Begin Provided information

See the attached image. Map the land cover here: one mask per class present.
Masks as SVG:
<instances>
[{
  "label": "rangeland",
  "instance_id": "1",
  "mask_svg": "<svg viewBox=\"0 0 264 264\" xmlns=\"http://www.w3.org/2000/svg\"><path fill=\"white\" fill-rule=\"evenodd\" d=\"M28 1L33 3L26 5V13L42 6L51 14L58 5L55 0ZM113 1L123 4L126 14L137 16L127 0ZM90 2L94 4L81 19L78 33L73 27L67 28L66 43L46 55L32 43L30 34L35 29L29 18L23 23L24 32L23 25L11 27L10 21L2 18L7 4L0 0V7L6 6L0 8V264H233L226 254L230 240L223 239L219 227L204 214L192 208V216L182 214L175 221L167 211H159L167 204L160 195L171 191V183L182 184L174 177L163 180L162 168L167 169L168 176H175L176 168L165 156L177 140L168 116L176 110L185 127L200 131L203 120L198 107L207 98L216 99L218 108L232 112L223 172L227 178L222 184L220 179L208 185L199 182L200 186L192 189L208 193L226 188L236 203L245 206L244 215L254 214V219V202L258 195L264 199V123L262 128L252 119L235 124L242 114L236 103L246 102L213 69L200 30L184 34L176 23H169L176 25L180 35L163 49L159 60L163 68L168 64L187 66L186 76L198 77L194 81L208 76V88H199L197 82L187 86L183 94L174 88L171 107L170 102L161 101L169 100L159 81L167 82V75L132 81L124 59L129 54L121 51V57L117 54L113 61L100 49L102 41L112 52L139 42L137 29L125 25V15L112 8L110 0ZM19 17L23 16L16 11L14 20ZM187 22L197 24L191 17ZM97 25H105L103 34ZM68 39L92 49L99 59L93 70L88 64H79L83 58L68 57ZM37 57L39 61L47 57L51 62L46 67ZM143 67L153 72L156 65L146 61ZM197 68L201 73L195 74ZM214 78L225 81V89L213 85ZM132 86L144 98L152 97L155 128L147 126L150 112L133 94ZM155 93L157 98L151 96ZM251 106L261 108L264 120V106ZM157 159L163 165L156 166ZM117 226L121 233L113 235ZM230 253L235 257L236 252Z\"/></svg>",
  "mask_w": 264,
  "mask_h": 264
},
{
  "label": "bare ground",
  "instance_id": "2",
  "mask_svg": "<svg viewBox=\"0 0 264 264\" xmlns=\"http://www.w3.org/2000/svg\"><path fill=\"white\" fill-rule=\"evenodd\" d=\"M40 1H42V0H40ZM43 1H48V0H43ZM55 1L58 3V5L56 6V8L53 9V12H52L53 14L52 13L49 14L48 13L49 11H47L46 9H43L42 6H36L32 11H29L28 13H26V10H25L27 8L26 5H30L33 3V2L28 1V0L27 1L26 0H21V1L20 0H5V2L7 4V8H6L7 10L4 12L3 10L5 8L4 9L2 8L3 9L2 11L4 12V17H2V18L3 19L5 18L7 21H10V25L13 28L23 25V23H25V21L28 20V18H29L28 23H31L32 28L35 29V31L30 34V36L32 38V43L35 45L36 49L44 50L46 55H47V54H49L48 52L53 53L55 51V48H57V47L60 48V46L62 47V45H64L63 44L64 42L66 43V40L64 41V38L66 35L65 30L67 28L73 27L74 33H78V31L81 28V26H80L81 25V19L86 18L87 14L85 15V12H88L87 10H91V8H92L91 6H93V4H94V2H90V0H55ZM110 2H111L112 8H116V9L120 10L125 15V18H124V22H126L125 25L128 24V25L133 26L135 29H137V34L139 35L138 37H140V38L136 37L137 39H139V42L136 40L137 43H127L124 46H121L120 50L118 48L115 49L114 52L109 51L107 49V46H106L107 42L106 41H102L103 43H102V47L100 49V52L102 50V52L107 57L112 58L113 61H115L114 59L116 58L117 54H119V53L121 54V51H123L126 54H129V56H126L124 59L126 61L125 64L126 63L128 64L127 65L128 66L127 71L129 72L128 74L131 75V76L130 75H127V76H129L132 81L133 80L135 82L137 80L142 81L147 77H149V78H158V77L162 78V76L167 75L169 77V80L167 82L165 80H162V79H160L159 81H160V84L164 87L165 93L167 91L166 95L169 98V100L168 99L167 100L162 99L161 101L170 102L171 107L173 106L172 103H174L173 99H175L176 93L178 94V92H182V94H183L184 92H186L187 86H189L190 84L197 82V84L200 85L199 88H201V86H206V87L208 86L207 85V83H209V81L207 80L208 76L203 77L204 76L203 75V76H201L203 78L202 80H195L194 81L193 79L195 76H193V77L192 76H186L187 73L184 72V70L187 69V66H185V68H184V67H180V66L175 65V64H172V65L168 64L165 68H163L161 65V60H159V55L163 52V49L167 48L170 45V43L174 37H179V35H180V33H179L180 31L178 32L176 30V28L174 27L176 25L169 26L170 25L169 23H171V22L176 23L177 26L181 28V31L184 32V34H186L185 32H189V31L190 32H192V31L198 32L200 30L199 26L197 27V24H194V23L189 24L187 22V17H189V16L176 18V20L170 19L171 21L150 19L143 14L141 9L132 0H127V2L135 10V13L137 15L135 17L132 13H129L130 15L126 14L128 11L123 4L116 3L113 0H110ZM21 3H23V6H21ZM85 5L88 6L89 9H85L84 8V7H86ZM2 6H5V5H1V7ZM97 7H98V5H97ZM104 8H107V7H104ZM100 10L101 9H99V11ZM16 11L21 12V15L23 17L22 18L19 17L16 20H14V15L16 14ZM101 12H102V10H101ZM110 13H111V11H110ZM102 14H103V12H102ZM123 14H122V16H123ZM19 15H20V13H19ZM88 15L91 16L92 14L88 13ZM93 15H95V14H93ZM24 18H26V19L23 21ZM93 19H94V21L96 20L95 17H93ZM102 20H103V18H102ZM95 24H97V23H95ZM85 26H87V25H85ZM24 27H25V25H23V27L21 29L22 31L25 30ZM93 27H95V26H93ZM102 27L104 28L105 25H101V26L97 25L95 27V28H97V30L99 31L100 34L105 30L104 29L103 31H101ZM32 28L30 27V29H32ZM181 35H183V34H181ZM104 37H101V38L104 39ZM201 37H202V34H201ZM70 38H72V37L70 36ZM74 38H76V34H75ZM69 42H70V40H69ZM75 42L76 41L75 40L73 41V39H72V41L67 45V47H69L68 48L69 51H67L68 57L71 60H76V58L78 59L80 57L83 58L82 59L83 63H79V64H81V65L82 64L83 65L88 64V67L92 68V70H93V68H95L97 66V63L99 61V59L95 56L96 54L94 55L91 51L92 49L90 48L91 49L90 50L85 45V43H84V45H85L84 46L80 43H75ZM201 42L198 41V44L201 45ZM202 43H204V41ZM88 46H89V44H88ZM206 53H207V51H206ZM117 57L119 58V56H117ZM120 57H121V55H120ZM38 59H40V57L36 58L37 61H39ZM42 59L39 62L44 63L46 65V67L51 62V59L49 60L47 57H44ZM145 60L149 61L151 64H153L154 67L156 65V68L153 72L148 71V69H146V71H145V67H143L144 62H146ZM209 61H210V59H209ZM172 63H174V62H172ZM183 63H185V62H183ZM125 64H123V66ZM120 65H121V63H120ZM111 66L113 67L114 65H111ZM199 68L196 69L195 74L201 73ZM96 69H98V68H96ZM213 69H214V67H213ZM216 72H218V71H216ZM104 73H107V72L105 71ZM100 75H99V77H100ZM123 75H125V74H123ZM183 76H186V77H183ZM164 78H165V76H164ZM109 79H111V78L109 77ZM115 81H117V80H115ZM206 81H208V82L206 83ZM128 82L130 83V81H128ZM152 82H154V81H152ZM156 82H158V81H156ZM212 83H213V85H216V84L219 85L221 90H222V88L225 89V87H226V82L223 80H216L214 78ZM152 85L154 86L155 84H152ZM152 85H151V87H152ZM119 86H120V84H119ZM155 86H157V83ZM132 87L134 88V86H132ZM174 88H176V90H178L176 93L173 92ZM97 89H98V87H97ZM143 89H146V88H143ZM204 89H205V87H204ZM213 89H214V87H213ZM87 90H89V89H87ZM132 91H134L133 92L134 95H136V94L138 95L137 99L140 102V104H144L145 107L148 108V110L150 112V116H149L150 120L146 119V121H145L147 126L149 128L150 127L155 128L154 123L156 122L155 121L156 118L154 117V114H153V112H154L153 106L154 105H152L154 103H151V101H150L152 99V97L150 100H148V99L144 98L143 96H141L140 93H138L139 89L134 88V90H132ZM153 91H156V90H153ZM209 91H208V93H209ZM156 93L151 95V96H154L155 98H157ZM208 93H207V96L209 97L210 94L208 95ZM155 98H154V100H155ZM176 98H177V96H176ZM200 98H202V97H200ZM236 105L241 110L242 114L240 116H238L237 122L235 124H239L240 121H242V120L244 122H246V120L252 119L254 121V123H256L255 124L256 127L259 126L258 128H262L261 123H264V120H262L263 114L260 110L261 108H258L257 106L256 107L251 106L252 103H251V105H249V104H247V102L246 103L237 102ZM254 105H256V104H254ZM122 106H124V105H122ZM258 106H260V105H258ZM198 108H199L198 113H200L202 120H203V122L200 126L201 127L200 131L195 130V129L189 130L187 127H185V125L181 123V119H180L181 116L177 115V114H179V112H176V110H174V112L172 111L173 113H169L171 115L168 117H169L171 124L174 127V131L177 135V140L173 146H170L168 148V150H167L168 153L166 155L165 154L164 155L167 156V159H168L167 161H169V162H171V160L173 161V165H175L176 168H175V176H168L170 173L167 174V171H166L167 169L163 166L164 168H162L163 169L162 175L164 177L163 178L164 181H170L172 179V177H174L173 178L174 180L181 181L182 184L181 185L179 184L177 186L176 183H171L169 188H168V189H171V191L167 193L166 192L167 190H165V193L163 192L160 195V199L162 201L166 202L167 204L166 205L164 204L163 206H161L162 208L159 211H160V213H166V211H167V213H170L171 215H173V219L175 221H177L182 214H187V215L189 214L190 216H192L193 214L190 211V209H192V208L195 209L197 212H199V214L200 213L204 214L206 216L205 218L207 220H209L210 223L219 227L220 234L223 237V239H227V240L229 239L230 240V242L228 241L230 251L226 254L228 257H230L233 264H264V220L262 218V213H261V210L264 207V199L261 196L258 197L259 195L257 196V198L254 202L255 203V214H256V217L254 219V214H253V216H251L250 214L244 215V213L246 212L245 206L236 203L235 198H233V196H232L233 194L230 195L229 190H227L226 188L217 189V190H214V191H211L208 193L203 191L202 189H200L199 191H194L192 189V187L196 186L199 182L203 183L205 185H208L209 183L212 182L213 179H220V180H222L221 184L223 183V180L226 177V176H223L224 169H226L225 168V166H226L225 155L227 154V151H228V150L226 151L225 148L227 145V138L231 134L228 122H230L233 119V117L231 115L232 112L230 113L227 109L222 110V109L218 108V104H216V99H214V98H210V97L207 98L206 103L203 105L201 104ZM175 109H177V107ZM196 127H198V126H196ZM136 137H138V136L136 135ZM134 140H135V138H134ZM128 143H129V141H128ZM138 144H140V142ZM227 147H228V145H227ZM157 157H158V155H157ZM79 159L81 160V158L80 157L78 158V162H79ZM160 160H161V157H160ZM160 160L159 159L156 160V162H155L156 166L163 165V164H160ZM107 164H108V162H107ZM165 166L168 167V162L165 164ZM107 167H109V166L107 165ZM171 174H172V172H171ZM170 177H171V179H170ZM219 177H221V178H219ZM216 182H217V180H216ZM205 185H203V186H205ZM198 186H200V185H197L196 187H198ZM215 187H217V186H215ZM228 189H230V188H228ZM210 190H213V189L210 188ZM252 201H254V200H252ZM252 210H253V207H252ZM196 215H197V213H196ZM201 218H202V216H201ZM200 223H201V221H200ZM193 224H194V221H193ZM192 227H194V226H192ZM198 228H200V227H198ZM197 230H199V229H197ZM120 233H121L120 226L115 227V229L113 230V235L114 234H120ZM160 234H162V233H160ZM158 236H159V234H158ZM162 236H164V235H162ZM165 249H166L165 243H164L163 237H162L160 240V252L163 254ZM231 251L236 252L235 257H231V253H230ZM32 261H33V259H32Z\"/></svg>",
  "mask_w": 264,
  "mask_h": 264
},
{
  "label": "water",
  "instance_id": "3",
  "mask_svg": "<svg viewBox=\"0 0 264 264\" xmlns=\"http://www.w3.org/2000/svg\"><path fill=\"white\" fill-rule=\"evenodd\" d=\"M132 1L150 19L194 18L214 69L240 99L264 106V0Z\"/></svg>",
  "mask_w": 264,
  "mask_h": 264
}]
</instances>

End Provided information

▶ **Written request**
Pick out every line in the data containing the word "label", and copy each of those lines.

▶ **Finished task**
  "label": "rangeland",
  "label": "bare ground",
  "label": "water",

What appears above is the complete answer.